BACKING
—is the term used for the first time of mounting a colt (or taking seat upon the saddle) after he has been previously handled, quieted, stabled, and accustomed to the mouthing-bit, the cavezon, martingal, lunging-rein, saddle, and the whole of the apparatus with which he has been led his different paces in the ring: all this he should be brought to submit to most quietly, as well as to the being saddled, and every part of liable discipline, before any attempt is made to back him; if not, it cannot be termed a systematic completion of the business. As backing a colt (after every precaution) requires a certain degree of cool and steady fortitude appertaining principally to the breaker, whose province it is, (and is but little attempted by others,) a minute description of the means and ceremony could prove but of little utility here, and is of course for that reason dispensed with.

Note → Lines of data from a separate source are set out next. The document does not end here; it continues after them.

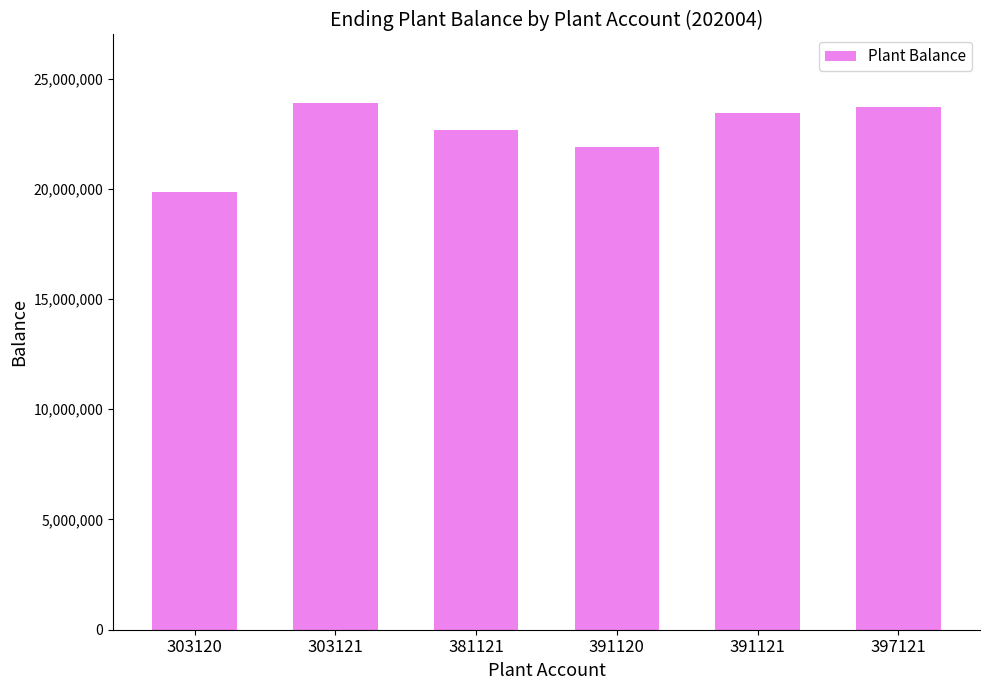

List the labels in order of value, smallest first.

303120, 391120, 381121, 391121, 397121, 303121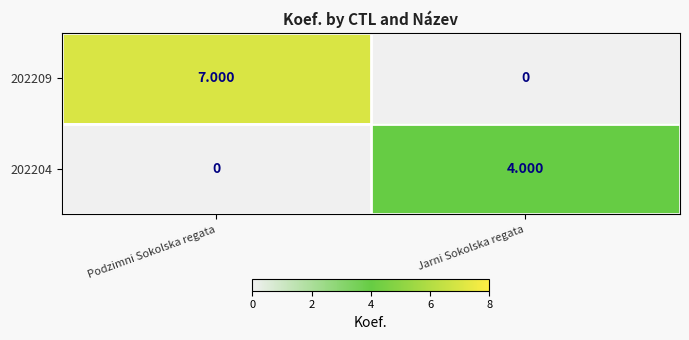

Between Podzimni Sokolska regata and Jarni Sokolska regata, which series saw the biggest shift?

202209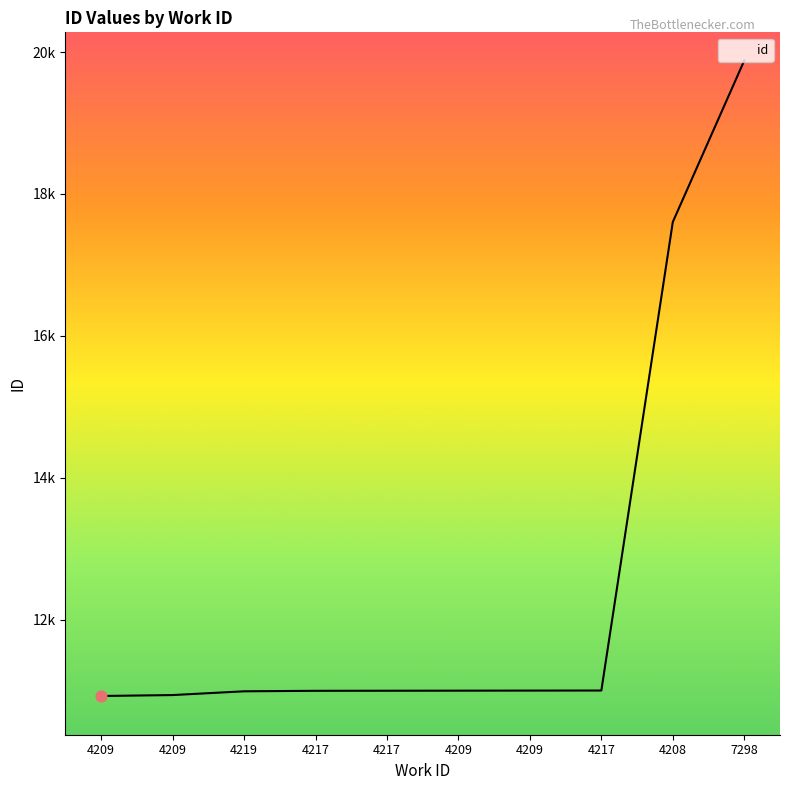

Approximately how many times larger is the value at 4219 compared to 4209?

1.0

Opinion and practice have very much varied in respect to the age most proper for backing a colt, or even taking him in hand. Not more than half a century past, colts were never touched (upon the score of handling) till rising four, backed and brought into very gentle use when rising five, and never seen in constant work till nearly or full six years old. But so wonderfully has fashionable refinement operated upon the human mind, and so constantly is it agitated by the fascinating effusions of novelty and innovation, that we now find colts handled at two, broke (and racing) at three, and in constant work at four, in every part of the kingdom; in consequence of which impatient and premature improvement upon the judgment and practice of our forefathers, we now daily observe horses at five, six, and seven years old, more impaired in their powers, than they formerly were at double that age, to the evident production of strained sinews, swelled legs, splents, sprains, wind-galls, and the long list of ills so admirably calculated for the support of the new generation of veterinarians, who are daily emerging from obscurity, and for whom employment must necessarily be obtained.